I could feel her eyes dissecting my face. "Would you explain why Mack should spend his time on a Peeping Tom?"

"The Blankenship kid was the eighth known victim of the Baton Rouge killer. She died after I interviewed her. Maybe I know the serial killer. Maybe he was following me."

"I think we're leaving something out of the story, here. Was somebody with you the night the Peeping Tom was at your window?"

"I'm just not going to answer a question like that," I said.

"Right," she said. She snuffed down in her nose. "You don't look too good."

"I've got a touch of stomach flu or something," I replied.

She placed her hand on top of mine and pressed it against the desk blotter. "I love you, Pops. Don't make me hurt you," she said.

At lunchtime I ate a bowl of gumbo at Victor's, then threw up in the bathroom. By midafternoon I was sweating, my teeth rattling, the sky outside black and bursting with trees of electricity. I ate six aspirin and washed them down with ice water from the cooler but got no relief. I finally forced myself to call my old AA sponsor, an ex-convict and former barroom owner by the name of Tee Neg. "I had a slip," I said.

"You ain't talking about a dry drunk, you? You actually done it?" he said.

"Last night, in St. Martinville. I was in the cemetery. I don't remember getting home."

"I ain't interested in blow-by-blow. Where you at now?"

"I'm coming apart."

"I ain't axed you that."

"At the sheriff's department."

"Good. You keep your ass there, you. I'm heading into town."

"No, that's not necessary. Tee Neg, did you hear me?"

But he had already hung up. I swallowed, already envisioning his arrival and the hours if not days of abstinence before my metabolism would have any semblance of normalcy.

Some people say you pick up the dirty boogie where you left it off. Others say you pick it up where you would have been had you never gotten off it. I signed out of the office before Tee Neg arrived and drove through a blinding rainstorm to a bar in the Atchafalaya Basin, where people still spoke French, did not travel farther than two parishes from the place of their birth, and believed, in their incurable innocence, that the smokey, green-canopied swamplands of South Louisiana would always be there for them.
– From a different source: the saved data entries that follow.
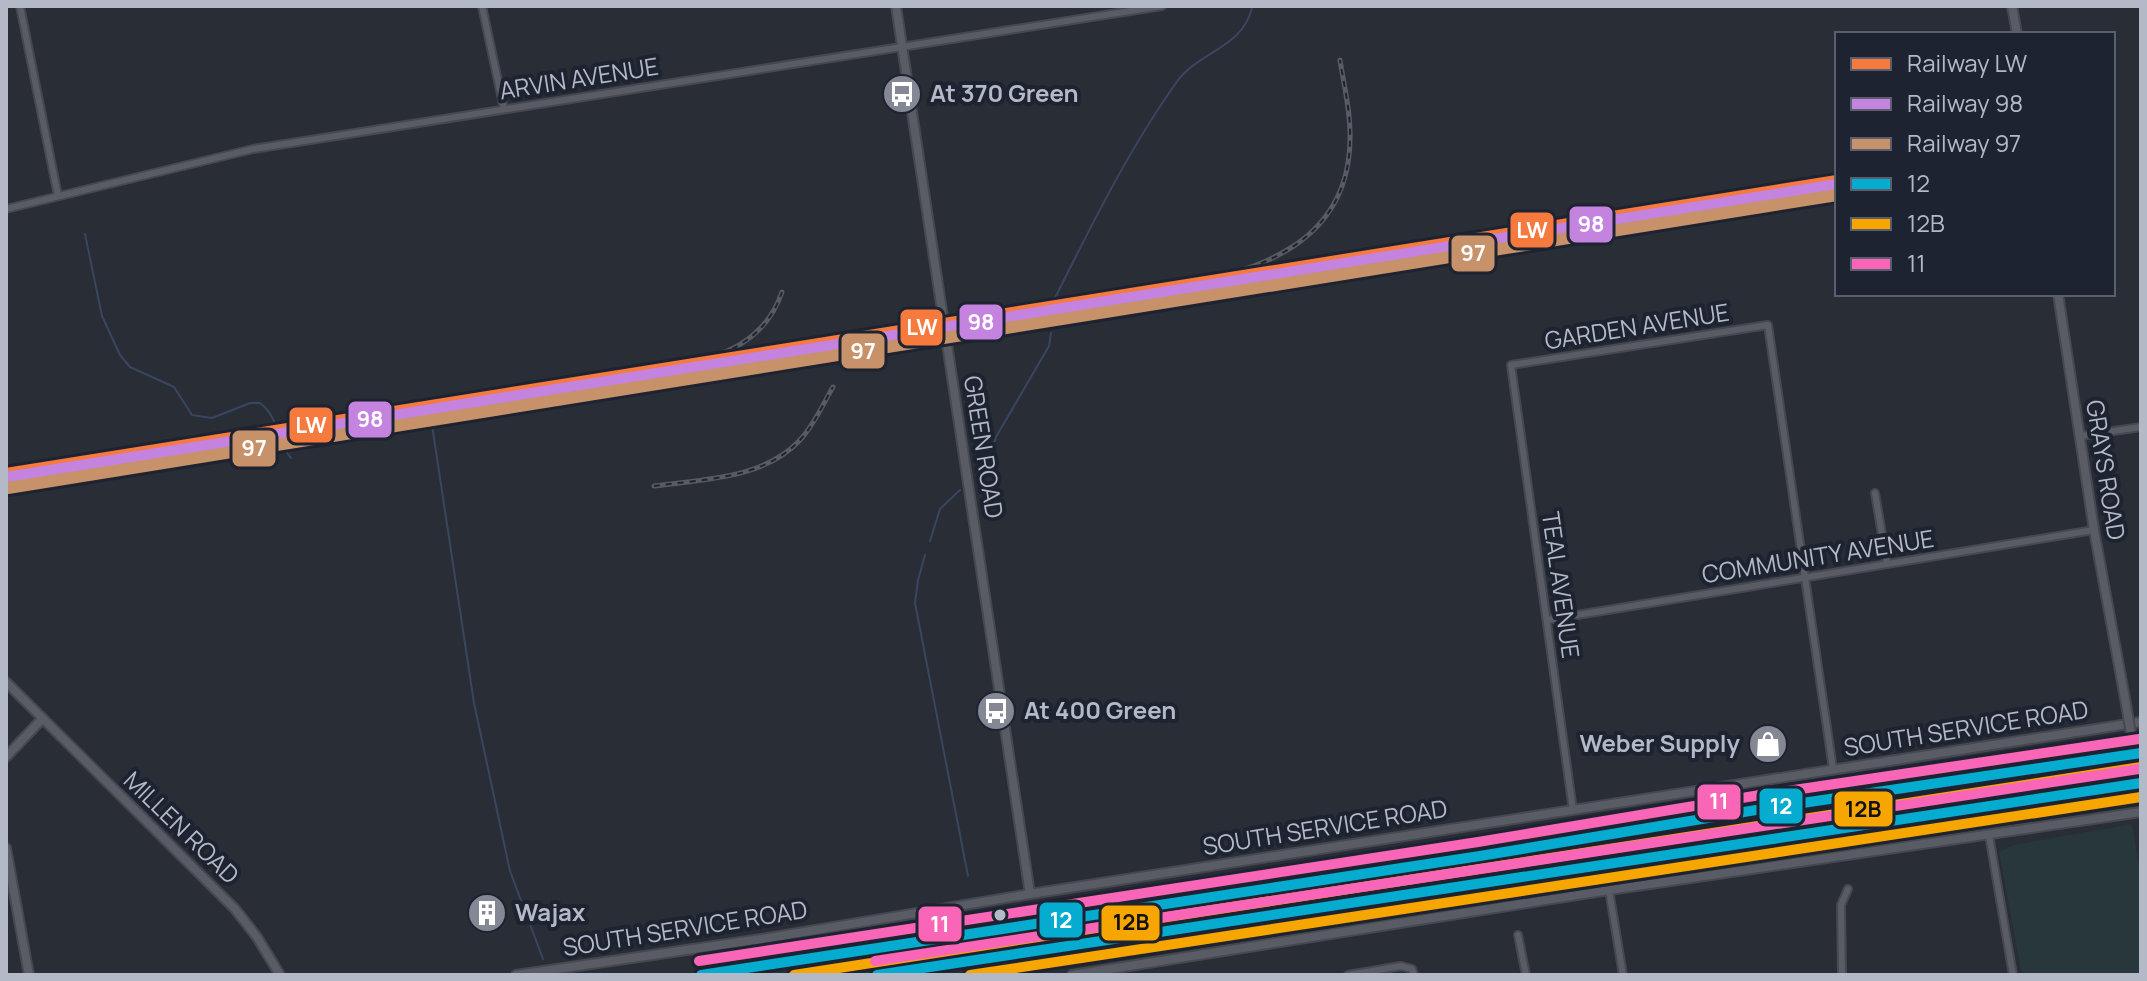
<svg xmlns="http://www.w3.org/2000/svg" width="2147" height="981" viewBox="0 0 2147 981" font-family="Manrope,sans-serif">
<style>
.green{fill:#27373c}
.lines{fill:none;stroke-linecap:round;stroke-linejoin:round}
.stream{stroke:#38465f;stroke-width:2}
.minor-casing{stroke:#45484f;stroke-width:10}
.tertiary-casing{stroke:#45484f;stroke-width:12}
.motorway-casing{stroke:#464951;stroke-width:15}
.minor{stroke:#595c64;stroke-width:6}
.tertiary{stroke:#595c64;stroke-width:8}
.motorway{stroke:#595b5e;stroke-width:11}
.rail-casing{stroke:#585b62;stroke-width:5}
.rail{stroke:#1d2330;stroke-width:2;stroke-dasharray:6;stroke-linecap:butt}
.tertiary-bridge-casing{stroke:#45484f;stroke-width:12;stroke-linecap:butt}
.tertiary-bridge{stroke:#595c64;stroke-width:8}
.bus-1-casing{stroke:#1d2330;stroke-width:16}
.bus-2-casing{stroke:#1d2330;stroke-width:16}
.bus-3-casing{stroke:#1d2330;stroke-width:16}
.bus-1{stroke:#06acd0;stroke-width:10}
.bus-2{stroke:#f7a600;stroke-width:10}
.bus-3{stroke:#fa66b7;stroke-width:10}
.rail-1-casing{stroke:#1d2330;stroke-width:18}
.rail-2-casing{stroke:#1d2330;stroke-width:18}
.rail-3-casing{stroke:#1d2330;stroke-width:18}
.rail-1{stroke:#f6793e;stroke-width:12}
.rail-2{stroke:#c483df;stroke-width:12}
.rail-3{stroke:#c7916a;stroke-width:12}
.bus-dot{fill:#b3b9c7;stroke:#1d2330;stroke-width:3}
.labels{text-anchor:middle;stroke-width:8;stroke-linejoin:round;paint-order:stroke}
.street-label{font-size:24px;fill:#b3b9c7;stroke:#1d2330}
.poi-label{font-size:24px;font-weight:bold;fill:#b3b9c7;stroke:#1d2330;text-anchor:start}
.line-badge{stroke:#1d2330;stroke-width:3}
.badge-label{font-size:22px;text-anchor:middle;font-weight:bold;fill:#fff}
.pale-badge-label{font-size:22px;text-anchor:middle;font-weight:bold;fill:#111}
</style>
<rect width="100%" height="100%" fill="#292d36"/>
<path class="green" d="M2132,824l9,55v96h-119l-23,-123 15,-7z"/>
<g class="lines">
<path class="stream" d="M85,234l17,82 18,39 10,12 44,20 18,28 20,3 38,-15h10c20,15 16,38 31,55
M1055,298c36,-72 74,-149 121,-215 22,-32 66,-34 76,-75
M432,425l42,278 36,168 33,88
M982,480l14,-43 53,-91 2,-13
M930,541l10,-32 20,-19
M925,555l-7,25 -3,23 53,273"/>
<g class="minor-casing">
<path id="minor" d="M20,6l38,190
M482,6l22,103
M6,209l247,-60 909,-143
M2080,436l61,-9
M1875,493l12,71
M1547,620l547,-90
M1573,810l-62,-445 257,-40 65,444
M1989,835l24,140
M1609,890l14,85
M1518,935l8,40
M1348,975l53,-9 11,3 2,6
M1842,975l-1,-70 7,-16"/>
</g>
<g class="tertiary-casing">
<path id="tertiary" d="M896,6l134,888
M2012,6l5,28
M2058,294l36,236 32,174
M6,682l229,227 22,28 23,38
M6,757l36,-38
M6,848l23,127
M516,975l252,-37 262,-44 1111,-172
M1072,975l537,-85 532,-78"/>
</g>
<g class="motorway-casing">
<path id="motorway" d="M701,975l779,-119 282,-47 379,-56
M877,975l1264,-192"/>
</g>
<use href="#minor" class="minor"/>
<use href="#tertiary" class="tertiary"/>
<use href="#motorway" class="motorway"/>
<g class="rail-casing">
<path id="rail" d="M1180,286c84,-16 169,-46 170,-147 1,-26 -6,-53 -10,-79
M675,366c48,-9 90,-24 107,-74
M654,486c50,-7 110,-7 146,-46 14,-15 23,-36 33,-53"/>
</g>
<use href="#rail" class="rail"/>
<g class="tertiary-bridge-casing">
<path id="tertiary-bridge" d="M2126,704l15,90"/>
</g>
<use href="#tertiary-bridge" class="tertiary-bridge"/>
<g class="bus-1-casing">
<path id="bus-1" d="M701,975l779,-119 282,-47 379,-56
M877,975l1264,-192"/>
</g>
<g class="bus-2-casing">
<path id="bus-2" d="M794,975c449,-69 897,-141 1347,-208
M970,975l1171,-178"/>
</g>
<g class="bus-3-casing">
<path id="bus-3" d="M699,961l779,-119 282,-47 379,-56
M875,961l1264,-192"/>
</g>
<use href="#bus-1" class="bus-1"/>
<use href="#bus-2" class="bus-2"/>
<use href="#bus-3" class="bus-3"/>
<g class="rail-1-casing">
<path id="rail-1" d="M6,474l1831,-293"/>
</g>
<g class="rail-2-casing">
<path id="rail-2" d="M6,478l1831,-293"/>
</g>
<g class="rail-3-casing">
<path id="rail-3" d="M8,488l1829,-293"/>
</g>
<use href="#rail-1" class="rail-1"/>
<use href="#rail-2" class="rail-2"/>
<use href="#rail-3" class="rail-3"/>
</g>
<defs>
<g id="bus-disc" transform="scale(2)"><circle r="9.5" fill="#838894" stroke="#1d2330"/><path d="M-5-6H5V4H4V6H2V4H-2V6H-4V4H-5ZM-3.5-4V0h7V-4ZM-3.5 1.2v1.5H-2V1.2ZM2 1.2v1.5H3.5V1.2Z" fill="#fff"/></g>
<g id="shop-disc" transform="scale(2)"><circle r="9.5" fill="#838894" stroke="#1d2330"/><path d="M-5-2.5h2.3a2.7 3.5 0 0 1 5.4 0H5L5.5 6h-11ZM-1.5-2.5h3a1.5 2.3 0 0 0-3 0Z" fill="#fff"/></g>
<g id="building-disc" transform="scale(2)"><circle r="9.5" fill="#838894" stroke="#1d2330"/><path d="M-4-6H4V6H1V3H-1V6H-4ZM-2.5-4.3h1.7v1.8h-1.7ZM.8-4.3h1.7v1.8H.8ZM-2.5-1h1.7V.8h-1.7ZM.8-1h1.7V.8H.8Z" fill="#fff"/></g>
</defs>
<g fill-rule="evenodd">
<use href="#bus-disc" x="902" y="94"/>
<use href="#bus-disc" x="996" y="711"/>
<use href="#shop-disc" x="1768" y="744"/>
<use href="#building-disc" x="487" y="913"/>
</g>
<circle class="bus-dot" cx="1000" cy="915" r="7"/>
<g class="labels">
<g class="street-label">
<text transform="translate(579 79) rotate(-9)" y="8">ARVIN AVENUE</text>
<text transform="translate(1637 327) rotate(-9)" y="8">GARDEN AVENUE</text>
<text transform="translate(983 447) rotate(81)" y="8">GREEN ROAD</text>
<text transform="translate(2105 470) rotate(81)" y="8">GRAYS ROAD</text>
<text transform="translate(1818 557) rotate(-9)" y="8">COMMUNITY AVENUE</text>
<text transform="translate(1560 585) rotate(82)" y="8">TEAL AVENUE</text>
<text transform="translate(1966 729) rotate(-9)" y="8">SOUTH SERVICE ROAD</text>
<text transform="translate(181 828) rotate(44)" y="8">MILLEN ROAD</text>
<text transform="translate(1325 828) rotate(-9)" y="8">SOUTH SERVICE ROAD</text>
<text transform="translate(685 929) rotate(-9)" y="8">SOUTH SERVICE ROAD</text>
</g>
<g class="poi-label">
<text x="930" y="102">At 370 Green</text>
<text x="1024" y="719">At 400 Green</text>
<text x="1740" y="752" text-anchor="end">Weber Supply</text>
<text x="515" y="921">Wajax</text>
</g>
</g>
<g class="line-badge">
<rect x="1568" y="205" width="46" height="39" rx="8" fill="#c483df"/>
<rect x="1509" y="211" width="46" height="38" rx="8" fill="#f6793e"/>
<rect x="1450" y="234" width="46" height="39" rx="8" fill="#c7916a"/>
<rect x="958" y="303" width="46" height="38" rx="8" fill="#c483df"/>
<rect x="899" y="308" width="45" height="39" rx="8" fill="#f6793e"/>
<rect x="840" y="332" width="46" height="38" rx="8" fill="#c7916a"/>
<rect x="347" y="400" width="46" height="39" rx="8" fill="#c483df"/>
<rect x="288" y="406" width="46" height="38" rx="8" fill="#f6793e"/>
<rect x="231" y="429" width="46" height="39" rx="8" fill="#c7916a"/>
<rect x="1696" y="783" width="46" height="38" rx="8" fill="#fa66b7"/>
<rect x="1758" y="787" width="46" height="38" rx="8" fill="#06acd0"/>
<rect x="1833" y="790" width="61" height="38" rx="8" fill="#f7a600"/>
<rect x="1038" y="901" width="46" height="38" rx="8" fill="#06acd0"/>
<rect x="1100" y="904" width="61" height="38" rx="8" fill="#f7a600"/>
<rect x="917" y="905" width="46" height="38" rx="8" fill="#fa66b7"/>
</g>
<g class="badge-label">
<text x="1591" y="232">98</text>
<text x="1532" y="238">LW</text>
<text x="1473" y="261">97</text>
<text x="981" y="330">98</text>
<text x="922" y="335">LW</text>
<text x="863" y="359">97</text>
<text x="370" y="427">98</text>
<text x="311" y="433">LW</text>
<text x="254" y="456">97</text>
<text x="1719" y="809">11</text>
<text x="1781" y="814">12</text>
<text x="1061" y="928">12</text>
<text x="940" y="932">11</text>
</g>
<g class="pale-badge-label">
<text x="1863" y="817">12B</text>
<text x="1131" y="930">12B</text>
</g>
<rect width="2147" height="981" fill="none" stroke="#b3b9c7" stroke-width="16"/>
<rect x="1835" y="32" width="280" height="264" fill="#1d2330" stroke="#595f6c" stroke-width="2"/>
<rect x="1851" y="58" width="40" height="12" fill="#f6793e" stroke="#595f6c" stroke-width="2"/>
<text x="1907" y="72" font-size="24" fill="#b3b9c7">Railway LW</text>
<rect x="1851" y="98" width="40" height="12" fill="#c483df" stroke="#595f6c" stroke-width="2"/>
<text x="1907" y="112" font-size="24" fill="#b3b9c7">Railway 98</text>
<rect x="1851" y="138" width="40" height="12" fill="#c7916a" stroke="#595f6c" stroke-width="2"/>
<text x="1907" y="152" font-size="24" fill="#b3b9c7">Railway 97</text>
<rect x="1851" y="178" width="40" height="12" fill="#06acd0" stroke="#595f6c" stroke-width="2"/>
<text x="1907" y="192" font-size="24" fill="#b3b9c7">12</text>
<rect x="1851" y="218" width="40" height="12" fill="#f7a600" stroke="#595f6c" stroke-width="2"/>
<text x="1907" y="232" font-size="24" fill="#b3b9c7">12B</text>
<rect x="1851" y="258" width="40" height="12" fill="#fa66b7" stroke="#595f6c" stroke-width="2"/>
<text x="1907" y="272" font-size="24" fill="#b3b9c7">11</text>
</svg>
I do not remember Saturday at all. At least twenty-four hours of my life had disappeared, just like a large decayed tooth excised from the gums. Later, the odometer on my truck would show I had driven sixty-three miles I could not account for. When I woke Sunday morning, I was in a cabin that was dry and snug, cool from a breeze that inched along the floor. Through the window was a vast, stump-filled lake dimpled by rain. The sky was gray, and when the wind blew the cypress trees on the far side of the lake, the canopy turned a bright green against the somberness of the day, as though the trees drew their color from the wind.

Inside my head I could hear the original 1946 recording of Harry Choates's "Jolie Blon," the song that will always remain for me the most haunting, unforgettable lament ever recorded. Had I dreamed the song? Had I been with someone who had played it over and over again? I had no idea.